Protection of personal information

In accordance with the Information Assets Protection and Management Policy for the Dai-ichi Life Group, we will appropriately protect and manage personal information.
We strive to maintain accurate and up-to-date personal information that we hold. We take organizational, personnel, physical and technical security measures to protect personal information, and review these measures as necessary. At our company, the chairperson of the Group Compliance Committee is the overall manager in charge of the protection and management of information assets related to all group businesses.
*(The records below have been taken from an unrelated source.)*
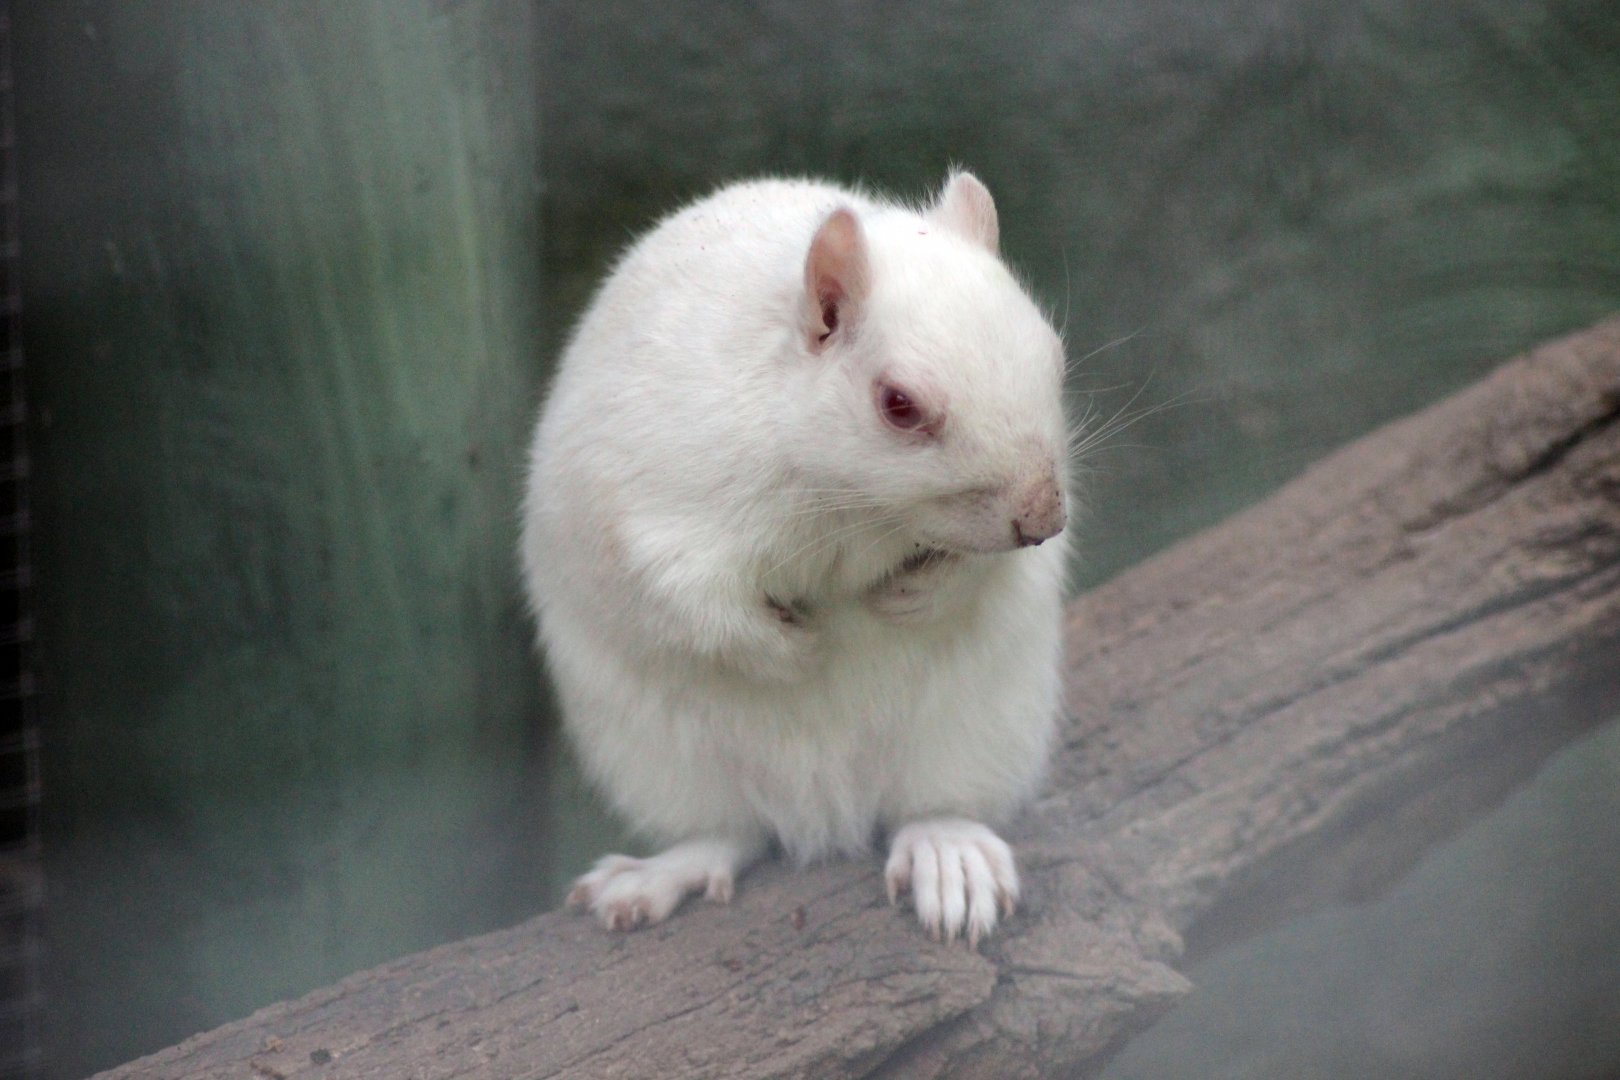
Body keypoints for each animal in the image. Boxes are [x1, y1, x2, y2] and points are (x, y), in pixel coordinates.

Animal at [521, 170, 1070, 945]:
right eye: (899, 404)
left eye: (1053, 353)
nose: (1043, 518)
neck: (848, 500)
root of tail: (826, 811)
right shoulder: (647, 509)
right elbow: (685, 600)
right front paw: (789, 651)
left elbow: (981, 566)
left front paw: (919, 596)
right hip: (661, 760)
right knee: (729, 833)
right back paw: (662, 873)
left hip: (981, 727)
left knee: (932, 806)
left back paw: (948, 851)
The Group Compliance Committee (Secretariat: Legal & Compliance Unit), which is a subordinate body of the Board of Directors, promotes the proper management of information related to all Group businesses. In addition, under the control of the Group Compliance Committee, we are taking steps to protect personal information, and we report to the Board of Directors and other bodies as appropriate. Personal data for which security control measures are taken includes personal information that is scheduled to be handled as personal data.

  1. 1In order to ensure the proper handling of personal information, we have established and published a personal information protection policy. We have also developed internal regulations that stipulate the handling methods for each stage of the process, such as acquisition and input, use and processing, storage and preservation, transfer and transmission, and disposal and deletion, in relation to the safe management of personal data.
  2. 2We have established rules in our employment regulations regarding the confidentiality of personal data and the penalties for violations, and we provide regular training to all employees on the precautions for handling personal data and on safety measures.
  3. 3We control access to and the items brought into areas where personal data is handled, and we also implement measures to prevent the loss or theft of equipment and electronic media that handle information.
  4. 4We strive to minimize data retention by setting access restrictions and managing personal data appropriately, deleting it when it is no longer necessary for business purposes, etc.
  5. 5We prevent information leaks by taking security measures such as installing firewalls to prevent unauthorized access from outside the company, restricting data access within the company, and logging and encrypting data transfers.
  1. 6We retain personal data for a period appropriate to our business needs and securely dispose of or delete it once that period has expired.
  2. 7We ensure that appropriate information handling rules are followed by regularly inspecting compliance with rules and conducting internal audits by specialist departments.
  3. 8When outsourcing the handling of personal data (including re-outsourcing), we select appropriate contractors and enter into contracts with them to ensure that they take the same safety control measures that we take, and we conduct regular monitoring and other appropriate supervision to ensure that personal data is managed safely by the contractor.
  4. 9We have appointed a person or persons responsible for the handling of personal data, and have established a reporting and communication system for such persons in the event that any facts or indications of a violation of laws or regulations are discovered.
  5. 10We have established a reporting system for cases where there has been a leak, loss, or damage of personal data, or where there is a risk of such an event occurring, and we strive to conduct a prompt investigation and prevent further damage.
  6. 11When providing personal data to a third party located in a foreign country, we take the necessary measures to ensure that the personal data is managed safely at the receiving party, such as selecting an appropriate transfer destination and clarifying the obligations and responsibilities of the receiving party in a contract.